We now come to the kernel of the subject, the place of art in the evolution of the race and its value in the education of and actual life of the nation. The first question is whether the sense of the beautiful has any effect on the life of the nation. It is obvious, from what we have already written, that the manners, the social culture and the restraint in action and expression which are so large a part of national prestige and dignity and make a nation admired like the French, loved like the Irish or respected like the higher-class English, are based essentially on the sense of form and beauty, of what is correct, symmetrical, well-adjusted and fair to the eye and pleasing to the imagination. The absence of these qualities is a source of national weakness...The mind is profoundly influenced by what it sees and, if the eye is trained from the days of childhood to the contemplation and understanding of beauty, harmony and just arrangement in line and colour, the tastes, habits and character will be insensibly trained to follow a similar law of beauty, harmony and just arrangement in the life of adult man. This was the great importance of the universal proficiency in the arts and crafts or the appreciation of them which was prevalent in ancient Greece, in certain European ages, in Japan and in the better days of our own history. Art galleries cannot be brought into every home, but, if all the appointments of our life and furniture of our homes are things of taste and beauty, it is inevitable that the habits, thoughts and feelings of the people should be raised, ennobled, harmonised, made more sweet and dignified.
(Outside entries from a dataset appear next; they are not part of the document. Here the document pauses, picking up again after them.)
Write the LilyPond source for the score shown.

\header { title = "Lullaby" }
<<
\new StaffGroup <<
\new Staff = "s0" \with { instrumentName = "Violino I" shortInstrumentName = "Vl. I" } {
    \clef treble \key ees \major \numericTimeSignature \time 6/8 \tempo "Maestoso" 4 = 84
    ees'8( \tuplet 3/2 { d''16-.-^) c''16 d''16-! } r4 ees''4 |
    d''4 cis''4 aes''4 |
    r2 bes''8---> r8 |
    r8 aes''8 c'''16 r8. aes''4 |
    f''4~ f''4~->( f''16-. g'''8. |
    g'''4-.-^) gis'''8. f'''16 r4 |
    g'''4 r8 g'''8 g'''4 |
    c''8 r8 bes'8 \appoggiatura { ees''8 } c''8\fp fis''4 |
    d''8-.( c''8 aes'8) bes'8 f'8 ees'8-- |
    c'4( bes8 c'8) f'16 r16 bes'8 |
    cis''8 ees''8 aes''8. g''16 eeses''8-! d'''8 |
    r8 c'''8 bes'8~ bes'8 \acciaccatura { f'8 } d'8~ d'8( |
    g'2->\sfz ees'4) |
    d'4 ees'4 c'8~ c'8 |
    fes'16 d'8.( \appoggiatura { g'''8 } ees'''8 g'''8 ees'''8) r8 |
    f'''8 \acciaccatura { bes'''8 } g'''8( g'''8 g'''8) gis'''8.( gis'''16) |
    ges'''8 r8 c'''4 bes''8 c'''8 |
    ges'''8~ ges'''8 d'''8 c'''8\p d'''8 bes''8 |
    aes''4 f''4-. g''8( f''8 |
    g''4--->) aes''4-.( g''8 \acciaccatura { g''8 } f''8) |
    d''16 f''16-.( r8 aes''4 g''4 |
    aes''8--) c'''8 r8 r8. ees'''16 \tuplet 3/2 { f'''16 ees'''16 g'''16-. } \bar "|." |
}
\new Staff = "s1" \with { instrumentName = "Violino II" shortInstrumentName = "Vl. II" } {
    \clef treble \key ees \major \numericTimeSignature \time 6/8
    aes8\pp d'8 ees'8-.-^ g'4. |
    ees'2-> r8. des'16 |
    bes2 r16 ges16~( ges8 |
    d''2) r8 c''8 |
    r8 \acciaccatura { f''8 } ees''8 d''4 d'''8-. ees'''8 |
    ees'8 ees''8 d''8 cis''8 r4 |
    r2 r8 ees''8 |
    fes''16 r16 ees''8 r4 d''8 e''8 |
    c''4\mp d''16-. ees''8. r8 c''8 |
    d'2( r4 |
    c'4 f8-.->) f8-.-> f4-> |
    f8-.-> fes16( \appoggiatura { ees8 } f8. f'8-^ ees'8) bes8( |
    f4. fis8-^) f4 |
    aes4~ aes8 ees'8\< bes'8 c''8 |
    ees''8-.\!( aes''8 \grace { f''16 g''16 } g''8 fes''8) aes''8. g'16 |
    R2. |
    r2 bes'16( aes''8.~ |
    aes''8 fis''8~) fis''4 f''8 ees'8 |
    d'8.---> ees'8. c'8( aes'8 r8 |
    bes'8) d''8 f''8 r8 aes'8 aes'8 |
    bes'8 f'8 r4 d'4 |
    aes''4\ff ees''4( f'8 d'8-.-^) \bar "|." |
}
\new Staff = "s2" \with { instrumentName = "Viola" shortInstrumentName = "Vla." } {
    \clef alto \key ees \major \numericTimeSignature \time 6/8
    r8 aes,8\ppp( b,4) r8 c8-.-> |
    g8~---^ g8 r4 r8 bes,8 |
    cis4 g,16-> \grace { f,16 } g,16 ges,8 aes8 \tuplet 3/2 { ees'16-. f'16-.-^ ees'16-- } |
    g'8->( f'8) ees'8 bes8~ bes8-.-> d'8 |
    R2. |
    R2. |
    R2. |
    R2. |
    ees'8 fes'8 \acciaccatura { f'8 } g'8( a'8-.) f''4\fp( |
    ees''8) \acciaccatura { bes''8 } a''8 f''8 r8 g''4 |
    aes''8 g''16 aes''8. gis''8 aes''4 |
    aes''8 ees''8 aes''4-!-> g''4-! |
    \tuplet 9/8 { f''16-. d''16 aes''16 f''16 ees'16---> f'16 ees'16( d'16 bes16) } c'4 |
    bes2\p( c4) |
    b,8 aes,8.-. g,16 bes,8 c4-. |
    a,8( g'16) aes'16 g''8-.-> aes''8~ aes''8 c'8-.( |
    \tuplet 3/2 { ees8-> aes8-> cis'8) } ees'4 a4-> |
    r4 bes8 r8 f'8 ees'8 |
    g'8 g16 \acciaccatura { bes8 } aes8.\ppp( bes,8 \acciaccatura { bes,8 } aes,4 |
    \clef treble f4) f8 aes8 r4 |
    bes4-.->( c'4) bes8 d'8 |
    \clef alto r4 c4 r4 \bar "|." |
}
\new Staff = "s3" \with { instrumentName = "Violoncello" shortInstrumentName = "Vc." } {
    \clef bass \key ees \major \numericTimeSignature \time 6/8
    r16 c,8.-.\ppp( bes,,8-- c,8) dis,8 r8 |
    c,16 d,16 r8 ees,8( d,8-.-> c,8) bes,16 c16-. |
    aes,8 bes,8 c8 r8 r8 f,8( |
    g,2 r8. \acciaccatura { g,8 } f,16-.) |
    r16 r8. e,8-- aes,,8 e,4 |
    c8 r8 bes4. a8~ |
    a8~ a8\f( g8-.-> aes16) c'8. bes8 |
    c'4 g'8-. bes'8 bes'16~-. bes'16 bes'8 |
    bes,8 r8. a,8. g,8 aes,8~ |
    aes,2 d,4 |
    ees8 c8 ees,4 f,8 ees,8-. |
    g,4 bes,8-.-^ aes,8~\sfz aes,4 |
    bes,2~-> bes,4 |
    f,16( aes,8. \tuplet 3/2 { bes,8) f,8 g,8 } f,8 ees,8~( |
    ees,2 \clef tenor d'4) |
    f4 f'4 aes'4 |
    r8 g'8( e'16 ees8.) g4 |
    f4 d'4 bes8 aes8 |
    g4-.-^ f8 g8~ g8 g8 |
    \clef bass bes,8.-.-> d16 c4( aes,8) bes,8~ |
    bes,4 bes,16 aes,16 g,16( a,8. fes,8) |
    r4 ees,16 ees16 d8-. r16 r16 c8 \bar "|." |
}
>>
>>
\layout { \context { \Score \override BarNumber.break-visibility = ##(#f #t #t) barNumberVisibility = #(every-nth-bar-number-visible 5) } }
A similar result is produced on the emotions by the study of the beautiful or noble art. We have spoken of the purification of the heart, the cittasuddhi, which Aristotle assigned as the essential office of poetry, and have pointed out that it is done in poetry by the detached and disinterested enjoyment of the eight rasas or forms of emotional aestheticism which make up life unalloyed by the disturbance of the lower self-regarding passions. Painting and sculpture work in the same direction by different means. Art sometimes uses the same means as poetry but cannot do it to the same extent because it has not the movement of poetry; it is fixed, still, it expresses only a given moment, a given point in space and cannot move freely through time and region. But it is precisely this stillness, this calm, this fixity which gives its separate value to Art. Poetry raises the emotions and gives each its separate delight. Art stills the emotions and teaches them the delight of a restrained and limited satisfaction, - this indeed was the characteristic that the Greeks, a nation of artists far more artistic than poetic, tried to bring into their poetry. Music deepens the emotions and harmonises them with each other. Between them music, art and poetry are a perfect education for the soul; they make and keeps its movements purified, self-controlled, deep and harmonious. These, therefore, are agents which cannot be profitably neglected by humanity on its onward march or degraded to the mere satisfaction of the sensuous pleasure which will disintegrate rather than build the character. They are, when properly used, great educating, edifying and civilising forces.